Spark 2.x supports a different way of defining schema for complex data types. First, let's look at a simple example.
Encoders must be imported using the import statement in order for you to use Encoders:
import org.apache.spark.sql.Encoders
Let's look at a simple example of defining a tuple as a data type to be used in the dataset APIs:
scala> Encoders.product[(Integer, String)].schema.printTreeString
root
|-- _1: integer (nullable = true)
|-- _2: string (nullable = true)
The preceding code looks complicated to use all the time, so we can also define a case class for our need and then use it. We can define a case class Record with two fields-an Integer and a String:
scala> case class Record(i: Integer, s: String)
defined class Record
Using Encoders , we can easily create a schema on top of the case class, thus allowing us to use the various APIs with ease:
scala> Encoders.product[Record].schema.printTreeString
root
|-- i: integer (nullable = true)
|-- s: string (nullable = true)
All the data types of Spark SQL are located in the package org.apache.spark.sql.types. You can access them by doing:
import org.apache.spark.sql.types._
You should use the DataTypes object in your code to create complex Spark SQL types such as arrays or maps, as follows:
scala> import org.apache.spark.sql.types.DataTypes
import org.apache.spark.sql.types.DataTypes
scala> val arrayType = DataTypes.createArrayType(IntegerType)

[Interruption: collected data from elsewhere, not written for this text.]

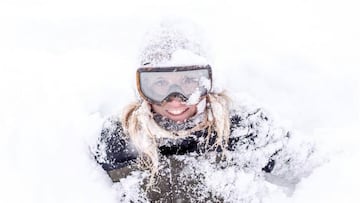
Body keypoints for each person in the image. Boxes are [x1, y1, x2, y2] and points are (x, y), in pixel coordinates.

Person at [93, 21, 318, 202]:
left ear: (208, 82)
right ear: (142, 89)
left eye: (188, 82)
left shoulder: (243, 128)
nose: (175, 100)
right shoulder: (119, 139)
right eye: (160, 84)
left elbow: (317, 169)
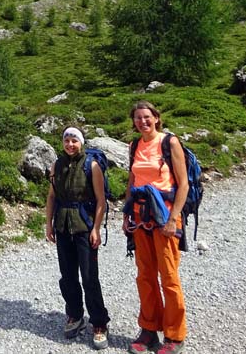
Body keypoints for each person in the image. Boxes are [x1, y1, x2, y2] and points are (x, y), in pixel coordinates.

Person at [123, 101, 188, 354]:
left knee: (169, 277)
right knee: (145, 277)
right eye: (138, 118)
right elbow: (132, 181)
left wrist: (174, 219)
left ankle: (175, 335)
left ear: (156, 118)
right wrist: (126, 214)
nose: (143, 122)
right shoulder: (134, 146)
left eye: (147, 117)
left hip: (165, 219)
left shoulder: (169, 143)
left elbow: (183, 185)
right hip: (140, 218)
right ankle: (149, 330)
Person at [46, 127, 110, 350]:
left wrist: (96, 229)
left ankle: (99, 323)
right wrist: (48, 224)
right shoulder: (56, 165)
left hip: (84, 225)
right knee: (67, 275)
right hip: (63, 225)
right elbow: (52, 196)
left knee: (90, 277)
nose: (70, 144)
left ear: (81, 142)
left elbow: (101, 201)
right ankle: (74, 315)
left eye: (74, 140)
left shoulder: (91, 166)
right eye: (67, 140)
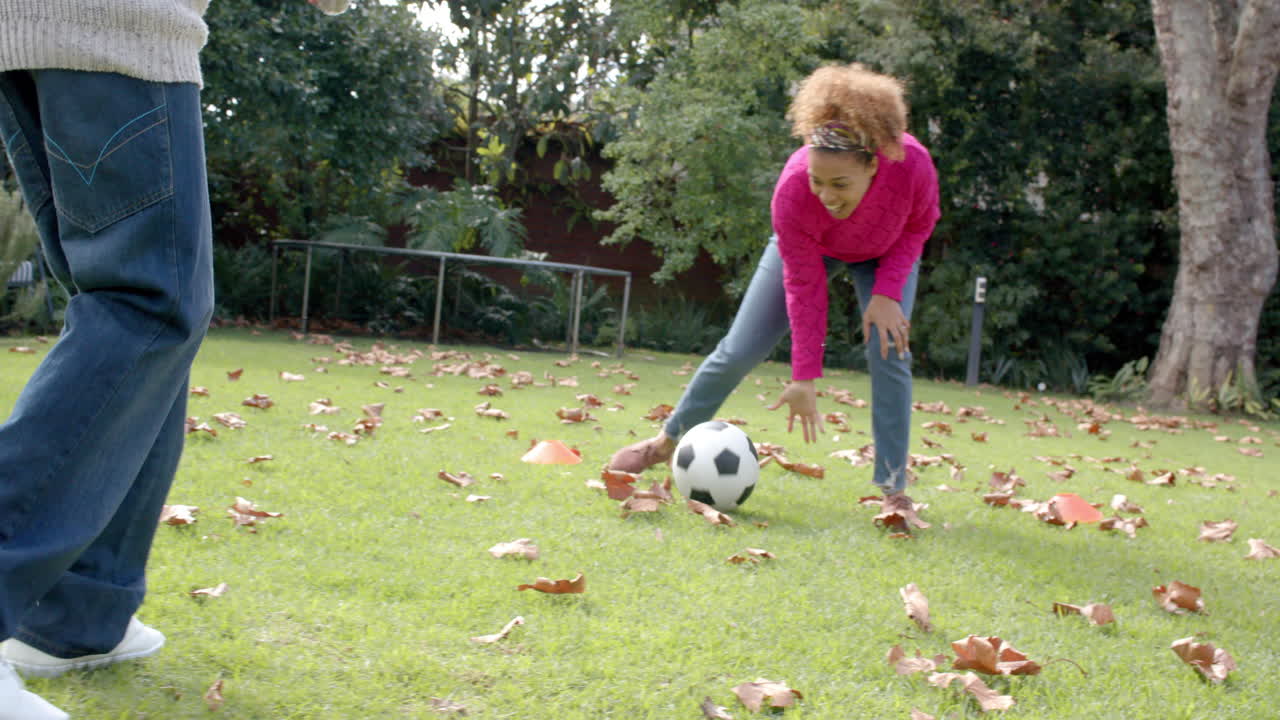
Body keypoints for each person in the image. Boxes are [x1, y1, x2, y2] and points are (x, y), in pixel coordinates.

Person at [0, 1, 349, 717]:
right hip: (114, 24)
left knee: (145, 314)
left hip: (37, 28)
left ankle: (80, 616)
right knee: (148, 306)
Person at [609, 63, 940, 512]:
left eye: (841, 183)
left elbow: (920, 225)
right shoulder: (792, 193)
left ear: (873, 164)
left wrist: (886, 293)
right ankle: (665, 443)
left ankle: (893, 489)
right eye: (817, 180)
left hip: (886, 253)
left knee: (890, 352)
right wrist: (804, 376)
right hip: (810, 248)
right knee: (740, 348)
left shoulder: (911, 164)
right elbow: (805, 287)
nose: (826, 194)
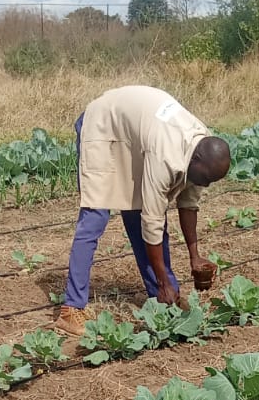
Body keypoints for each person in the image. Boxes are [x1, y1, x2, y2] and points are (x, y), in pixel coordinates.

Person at [55, 85, 231, 337]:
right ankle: (71, 309)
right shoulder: (166, 157)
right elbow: (152, 221)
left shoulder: (203, 147)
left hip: (137, 135)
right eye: (204, 178)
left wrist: (195, 256)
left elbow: (189, 204)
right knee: (95, 216)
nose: (205, 184)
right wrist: (163, 281)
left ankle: (162, 298)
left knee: (137, 214)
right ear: (195, 161)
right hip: (104, 126)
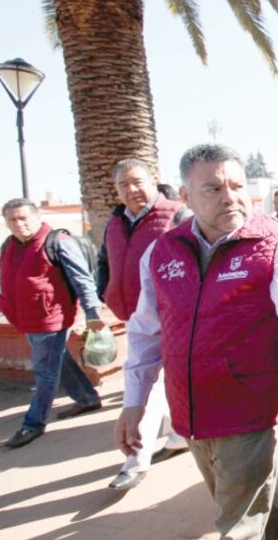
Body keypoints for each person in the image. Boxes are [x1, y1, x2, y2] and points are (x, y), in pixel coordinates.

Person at [116, 144, 278, 538]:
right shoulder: (161, 253)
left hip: (247, 409)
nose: (229, 197)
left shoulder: (276, 246)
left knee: (238, 524)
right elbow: (146, 333)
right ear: (185, 196)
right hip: (191, 411)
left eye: (236, 185)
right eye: (213, 189)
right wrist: (134, 402)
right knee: (249, 499)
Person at [97, 159, 191, 489]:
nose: (131, 190)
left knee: (145, 384)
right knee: (158, 380)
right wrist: (106, 293)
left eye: (137, 181)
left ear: (154, 179)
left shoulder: (176, 214)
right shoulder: (115, 223)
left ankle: (135, 462)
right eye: (123, 185)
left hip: (170, 315)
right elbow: (104, 262)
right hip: (133, 315)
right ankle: (179, 436)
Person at [0, 199, 104, 449]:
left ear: (37, 217)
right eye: (12, 219)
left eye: (24, 218)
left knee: (45, 372)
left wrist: (92, 313)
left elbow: (82, 279)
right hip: (24, 319)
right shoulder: (9, 245)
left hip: (51, 319)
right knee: (59, 359)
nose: (19, 223)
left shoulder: (57, 242)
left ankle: (33, 424)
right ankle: (87, 398)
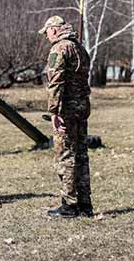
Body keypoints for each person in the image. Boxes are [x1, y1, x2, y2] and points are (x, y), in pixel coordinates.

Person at [38, 15, 94, 218]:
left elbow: (56, 81)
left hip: (66, 110)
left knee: (65, 155)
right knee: (81, 155)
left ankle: (69, 205)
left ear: (54, 29)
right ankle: (85, 204)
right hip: (81, 108)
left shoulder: (59, 48)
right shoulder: (80, 48)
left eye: (47, 32)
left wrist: (54, 111)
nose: (47, 37)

arrayType: org.apache.spark.sql.types.ArrayType = ArrayType(IntegerType,true)
The following are the data types supported in Spark SQL APIs:
Data type | Value type in Scala | API to access or create a data type |
ByteType | Byte | ByteType |
ShortType | Short | ShortType |
IntegerType | Int | IntegerType |
LongType | Long | LongType |
FloatType | Float | FloatType |
DoubleType | Double | DoubleType |
DecimalType | java.math.BigDecimal | DecimalType |
StringType | String | StringType |
BinaryType | Array[Byte] | BinaryType |
BooleanType | Boolean | BooleanType |
TimestampType | java.sql.Timestamp | TimestampType |
DateType | java.sql.Date | DateType |
ArrayType | scala.collection.Seq | ArrayType(elementType, [containsNull]) |
MapType | scala.collection.Map | MapType(keyType, valueType, [valueContainsNull]) Note: The default value of valueContainsNull is true. |
StructType | org.apache.spark.sql.Row |
StructType(fields) Note: fields is a Seq of StructFields. Also, two fields with the same name are not allowed. |